Perché in fondo l’uomo maschio, si dice, è solo uno dei tanti maschi possibili. Perché l’uomo maschio, si insinua, è spesso violento, insensibile, facilmente molestatore mentre invece la donna – questo il messaggio che passa – è figura intrinsecamente buona e aliena, salvo trascurabili eccezioni, da ogni malvagia inclinazione.
Perché è giusto che le persone con tendenze non eterosessuali siano orgogliose di come sono, perché è sacrosanto che lo siano le donne, ma l’uomo maschio no, lui deve redimersi e fuggire da un’identità caricaturale, da un “potere” che nella storia e nella civiltà ha finora esercitato abusivamente, approfittando di un ruolo che non gli appartiene.
Al di là di inutili giri di parole l’idea di fondo, in sintesi, è questa. E la soluzione non sta certo nel rispolverare «l’omo ha da puzzà», inelegante adagio caro a Monica Bellucci, né nel rilanciare il mito primordiale del cacciatore: il problema, qui, è molto più serio.
E il solo modo per uscirne, la sola possibilità di capire come diavolo sia stato possibile arrivare fin qui, con la non dichiarata ma effettiva colpevolizzazione dell’uomo maschio, è alzare lo sguardo osservando come l’ormai prossima rimozione antropologica del maschio sia stata preceduta da quella sociale del padre, e come la rimozione del padre in famiglia, a sua volta, sia stata preceduta quella religiosa del Padre.

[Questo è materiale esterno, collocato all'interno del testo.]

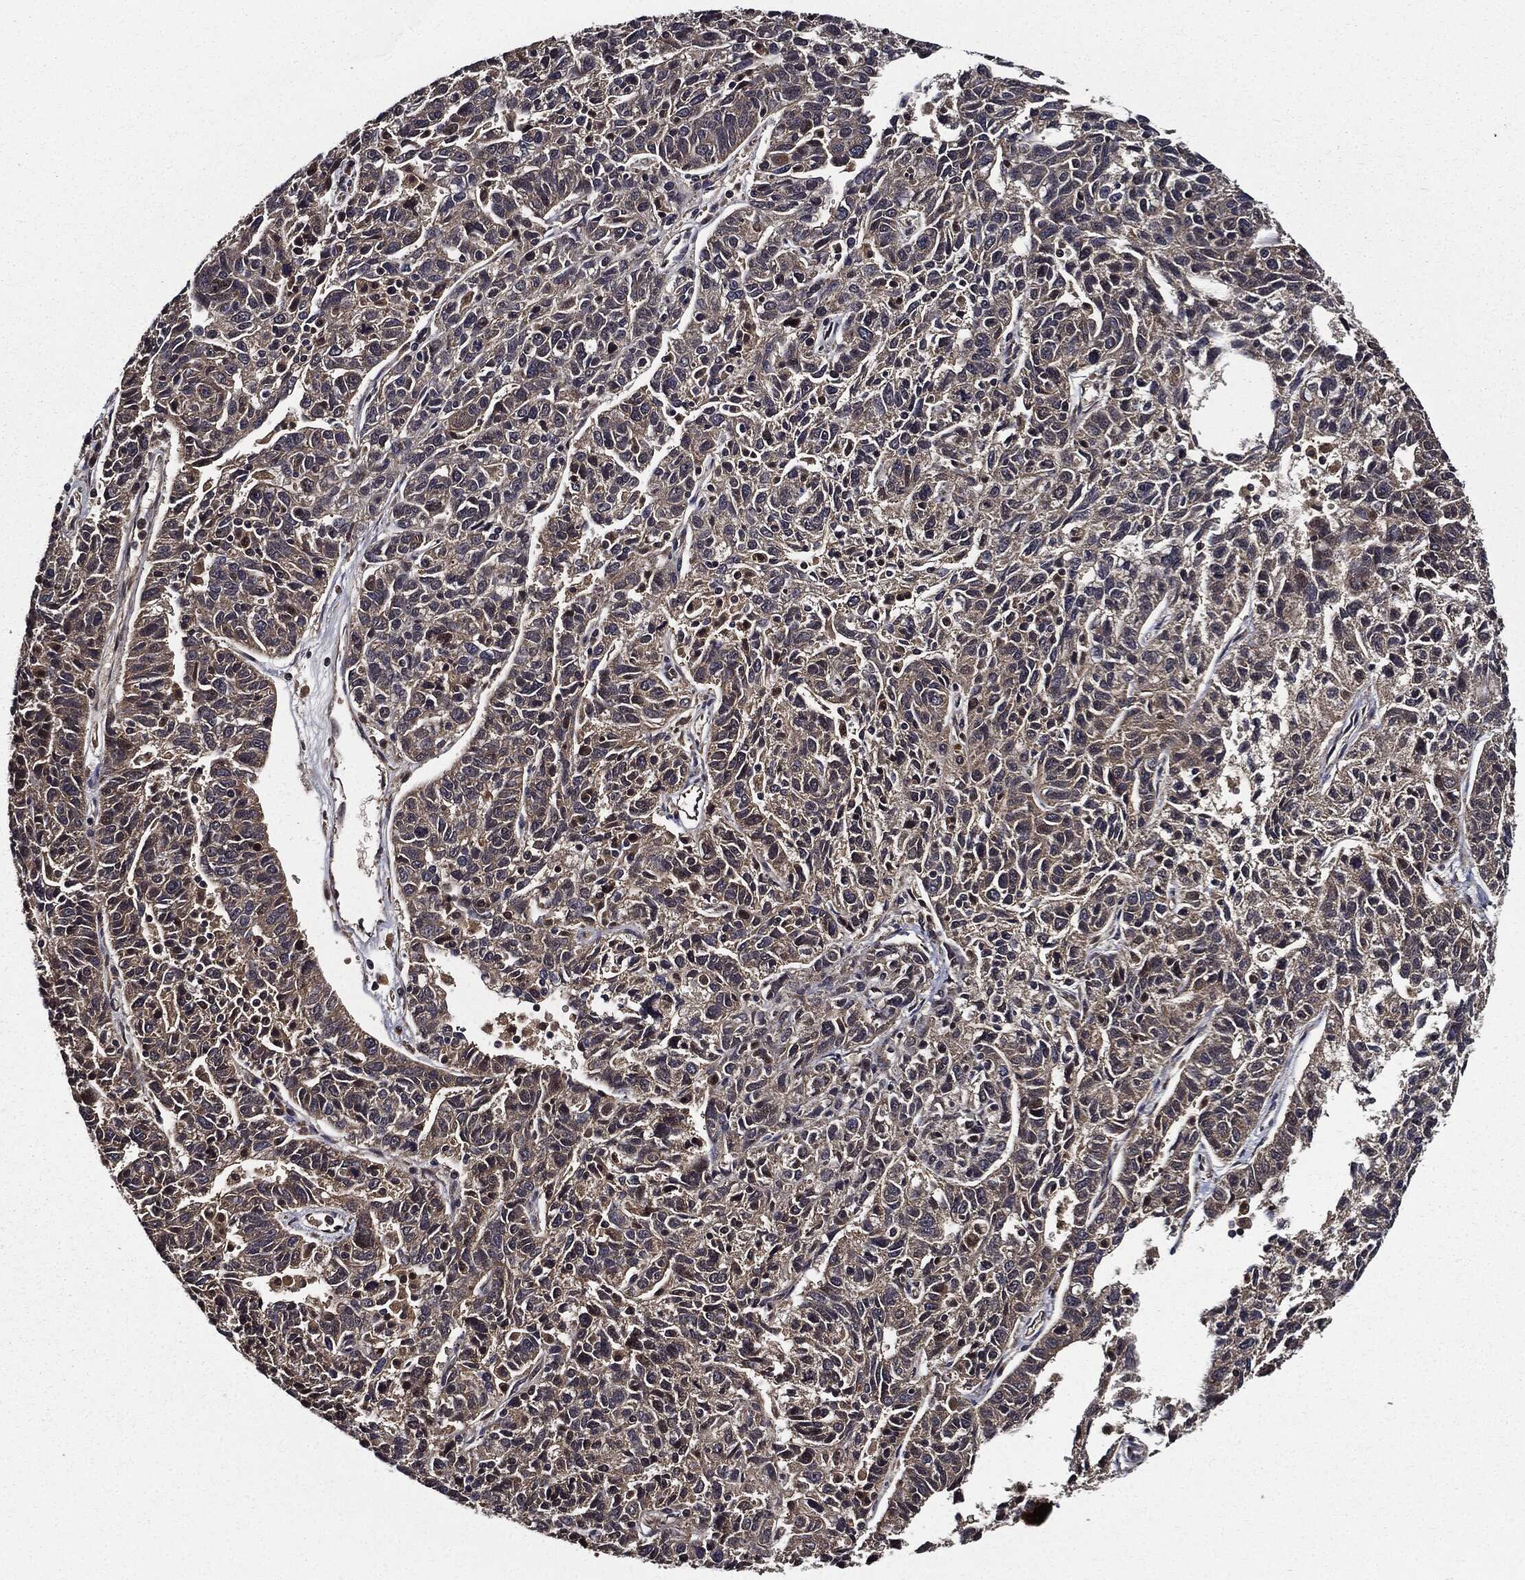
{"staining": {"intensity": "weak", "quantity": "25%-75%", "location": "cytoplasmic/membranous"}, "tissue": "ovarian cancer", "cell_type": "Tumor cells", "image_type": "cancer", "snomed": [{"axis": "morphology", "description": "Cystadenocarcinoma, serous, NOS"}, {"axis": "topography", "description": "Ovary"}], "caption": "Human ovarian cancer stained for a protein (brown) displays weak cytoplasmic/membranous positive positivity in about 25%-75% of tumor cells.", "gene": "HTT", "patient": {"sex": "female", "age": 71}}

A qualcuno apparirà semplificativo – in parte lo sarà pure -, ma se pensiamo che il rimedio alla virilità minacciata sia il Viagra, beh, siamo fuori strada.
La realtà è che il femminismo, culturalmente parlando, ha conquistato molto più spazio di quanto si pensi.
E lo stesso vale per il movimento LGBT, come dimostrano le tesi di Umberto Veronesi, diffuse senza imbarazzo alcuno, per cui esisterebbe un amore, guardacaso quello omosessuale, più puro degli altri, o i pensieri – un tempo dai più rigettati, ma che di questo passo verranno a breve riconsiderati – di Mario Mieli (1952–1983) guru della cultura omosessualista italiana secondo cui «l’eterosessualità […] è patologica» (Elementi di critica omosessuale, Feltrinelli 2002, p. 39).
Ma tutto questo non sarebbe stato possibile senza l’originale rimozione religiosa del Padre.
Smettendo di credere in Dio, guida celeste della vita, la comune stima verso il padre, guida terrena della famiglia, è andata offuscandosi con la conseguenza che oggi neppure dell’uomo maschio, in fondo, si sa che farsene.
Inizio di un cambiamento? Sarà. Ma le culle vuote e le proiezioni demografiche dicono che questo trend, almeno in Europa, somiglia più che altro all’inizio della fine.